Wouldn’t it be nice if all it took to avoid a nasty disease was altering one’s behavior?
As the media start to take on a COVID-pandemic tone about monkeypox, a highly communicable disease that causes blisters on the skin, it is emerging more and more clearly that the infection is spread almost exclusively by and among gay men actively having sex with each other.
Which would mean, with multiple partners.
More than 12,000 cases of the disease, which is rarely fatal, have been confirmed globally since May. The World Health Organization hasn’t yet declared an emergency, but the alarm in the media seems to be growing in a world now conditioned to halting everything for a disease.
Cases have been reported to be doubling each week, and the spread is expected to continue, said Ashwin Vasan, a New York City Health commissioner, at a July 19 forum on monkeypox. Part of this is due to increased testing revealing the true size of the outbreak, reports Quartz.

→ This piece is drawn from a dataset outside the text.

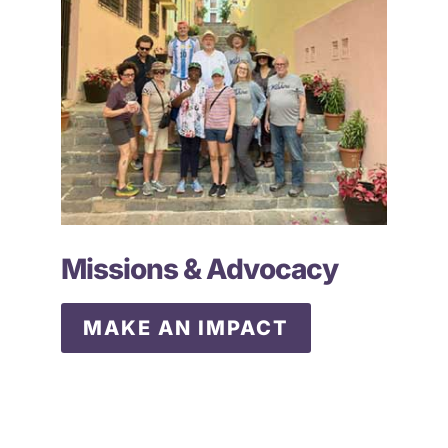
Missions & Advocacy
MAKE AN IMPACT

Vaccine supplies remain insufficient, and New York City health department guidelines all but admit that the vulnerable population consists of “all gay, bisexual, and other men who have sex with men (cisgender or transgender), aged 18 and older, who have had multiple or anonymous sex partners in the last 14 days.”
The LGB Alliance also admits Monkeypox is mainly spread by gay men and is calling on sex venues to be closed.
“LGB Alliance calls on the government and local authorities to close all commercial sex venues for a month until the dynamics of the monkeypox outbreak are better understood.”
Indeed, the vast majority of cases have been identified among men who have sex with men, triggering for homosexuals the memory of AIDS and the mixed bag of stigma, attention and sympathy it brought.
“My fear is that [monkeypox] will become entrenched,” Erik Bottcher, a New York City council member who is part of the LGBTQIA+ caucus, said during the town hall, commenting on the vaccine shortage.